__Information provided__
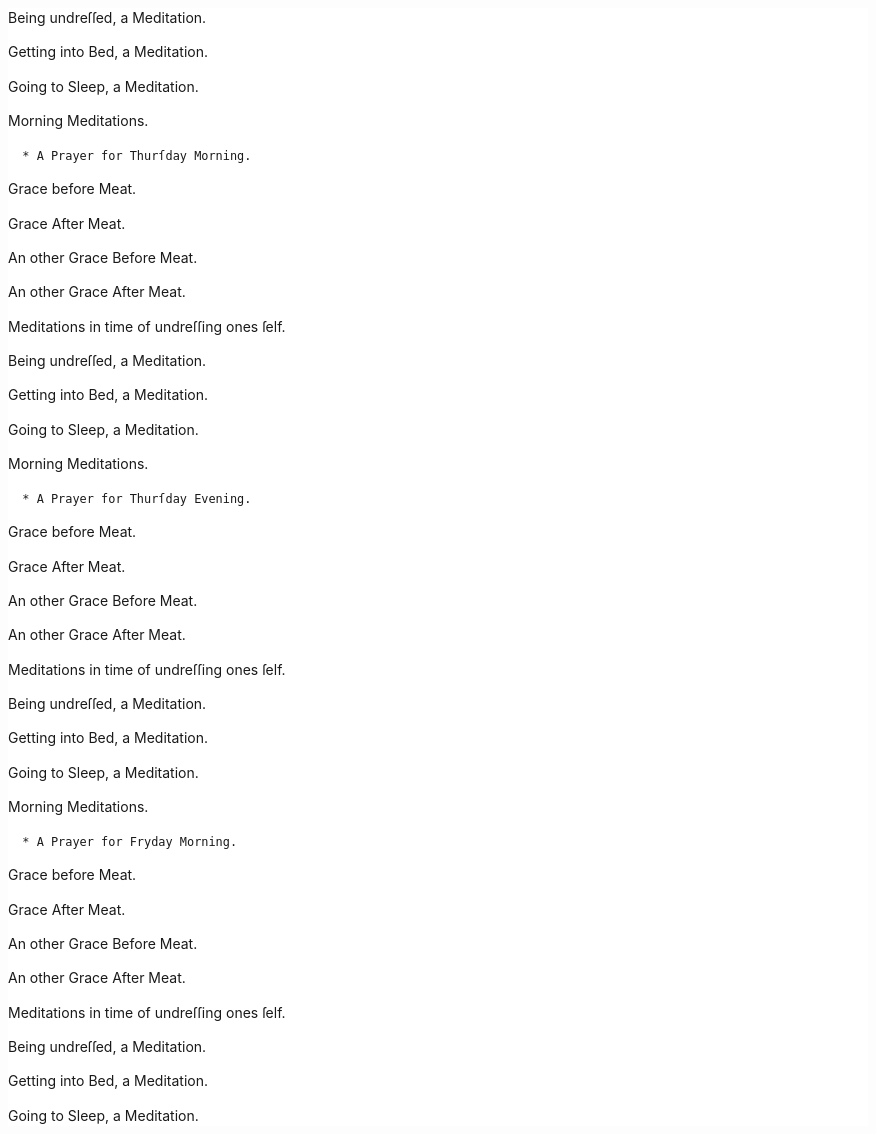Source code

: Being undreſſed, a Meditation.

Getting into Bed, a Meditation.

Going to Sleep, a Meditation.

Morning Meditations.

      * A Prayer for Thurſday Morning.

Grace before Meat.

Grace After Meat.

An other Grace Before Meat.

An other Grace After Meat.

Meditations in time of undreſſing ones ſelf.

Being undreſſed, a Meditation.

Getting into Bed, a Meditation.

Going to Sleep, a Meditation.

Morning Meditations.

      * A Prayer for Thurſday Evening.

Grace before Meat.

Grace After Meat.

An other Grace Before Meat.

An other Grace After Meat.

Meditations in time of undreſſing ones ſelf.

Being undreſſed, a Meditation.

Getting into Bed, a Meditation.

Going to Sleep, a Meditation.

Morning Meditations.

      * A Prayer for Fryday Morning.

Grace before Meat.

Grace After Meat.

An other Grace Before Meat.

An other Grace After Meat.

Meditations in time of undreſſing ones ſelf.

Being undreſſed, a Meditation.

Getting into Bed, a Meditation.

Going to Sleep, a Meditation.
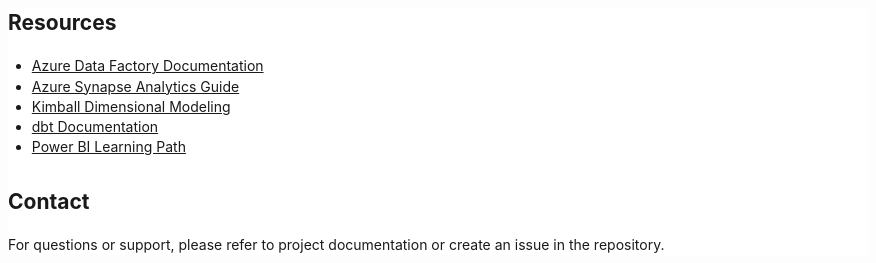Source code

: ## Resources
- [Azure Data Factory Documentation](https://docs.microsoft.com/en-us/azure/data-factory/)
- [Azure Synapse Analytics Guide](https://docs.microsoft.com/en-us/azure/synapse-analytics/)
- [Kimball Dimensional Modeling](https://www.kimballgroup.com/)
- [dbt Documentation](https://docs.getdbt.com/)
- [Power BI Learning Path](https://docs.microsoft.com/en-us/power-bi/)

## Contact
For questions or support, please refer to project documentation or create an issue in the repository.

__Problem description__
Which lines of the records above contain the word "docs"? Copy each of them.

__Answer space__
- [Azure Data Factory Documentation](https://docs.microsoft.com/en-us/azure/data-factory/)
- [Azure Synapse Analytics Guide](https://docs.microsoft.com/en-us/azure/synapse-analytics/)
- [dbt Documentation](https://docs.getdbt.com/)
- [Power BI Learning Path](https://docs.microsoft.com/en-us/power-bi/)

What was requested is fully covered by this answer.